Но, с другой стороны, индустриализация. Строились новые заводы, фабрики, электростанции, страна превращалась в мощную державу, это вызывало энтузиазм у народа, молодежь стремилась на стройки первой пятилетки, на Магнитку, в Кузнецк, Челябинск, Сталинград и другие города. И мой брат Ефим, он был на два года младше меня, уехал в Харьков на строительство ХТЗ, Харьковского тракторного завода, уехал простым каменщиком, получил там производственную специальность, там же учился в институте, стал инженером, и, надо сказать, хорошим инженером. В войну он был директором крупного завода, создал этот завод в голой степи из эвакуированного оборудования, производил танки и другое вооружение, его награждали орденами и очень ценили.
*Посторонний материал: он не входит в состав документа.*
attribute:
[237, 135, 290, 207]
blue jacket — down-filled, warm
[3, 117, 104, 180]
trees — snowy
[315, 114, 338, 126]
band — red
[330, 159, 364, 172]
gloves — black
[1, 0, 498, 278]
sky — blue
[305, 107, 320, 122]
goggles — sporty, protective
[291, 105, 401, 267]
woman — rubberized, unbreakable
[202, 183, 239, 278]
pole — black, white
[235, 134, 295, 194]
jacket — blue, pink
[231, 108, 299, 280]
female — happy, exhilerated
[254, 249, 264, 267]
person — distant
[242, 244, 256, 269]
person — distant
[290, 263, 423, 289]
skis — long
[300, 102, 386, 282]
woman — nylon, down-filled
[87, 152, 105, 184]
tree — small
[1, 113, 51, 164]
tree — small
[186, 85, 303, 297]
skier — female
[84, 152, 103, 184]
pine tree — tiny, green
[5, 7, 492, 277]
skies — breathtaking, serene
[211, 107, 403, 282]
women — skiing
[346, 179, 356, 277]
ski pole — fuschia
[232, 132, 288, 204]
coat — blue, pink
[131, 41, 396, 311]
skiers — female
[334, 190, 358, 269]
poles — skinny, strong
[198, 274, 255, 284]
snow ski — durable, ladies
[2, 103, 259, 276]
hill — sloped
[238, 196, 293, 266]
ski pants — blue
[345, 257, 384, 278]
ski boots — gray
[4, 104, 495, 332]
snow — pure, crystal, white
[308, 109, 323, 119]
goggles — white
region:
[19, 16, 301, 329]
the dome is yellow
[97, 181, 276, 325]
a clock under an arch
Когда Ефим уехал на ХТЗ, меня призвали в армию, попал я в артиллерию. Такая была поговорка, с царских еще времен: «Красивого в кавалерию, здорового в артиллерию…» Отслужил срочную службу и вернулся домой. Все учились, появились новые вузы, втузы, техникумы, и это понятно: без инженера нет индустриализации. И если хочешь учиться, то, пожалуйста, сделай одолжение, учись на здоровье, была бы охота. Ребята из нашего депо с пяти-шестиклассным образованием через ускоренные курсы поступали в вузы, и передо мной тоже были открыты все дороги: рабочий с малых лет, к тому же демобилизованный красноармеец, мог поступить сначала на курсы, потом в вуз, уехать в Харьков, Харьков был тогда столицей Украины. Но, понимаете, в семье я оказался старшим. Хотя по возрасту старший был Лева, но Лева — заместитель начальника политотдела железной дороги по комсомольской работе, человек государственного ума, семейные заботы для него обуза, и родители старались ничем не обременять его, и он уже давно жил отдельно от нас. Так что старшим считался я, и на меня легла обязанность помогать семье и тащить младших, родители хотели дать им образование, прежде всего Любе, она заканчивала школу, и никаких других отметок, кроме «отлично», не знала. В нашей семье Лева и Люба считались выдающимися, а я и другие братья — обыкновенными, даже Ефим считался обыкновенным, работал каменщиком на строительстве ХТЗ, и никто, конечно, не мог предполагать, что он так выдвинется во время войны. И вот мне, с отцом и матерью, предстояло тянуть остальных, главное, Любу — в вузе она получит стипендию, останутся тогда на наших руках Генрих, Дина и Саша, а так как от Генриха много не ожидали, он кончит семилетку и пойдет работать, ну а маленькую Дину — она только собиралась в первый класс — и маленького Сашу прокормят родители, и я, значит, буду свободен и смогу наконец устраивать свою жизнь.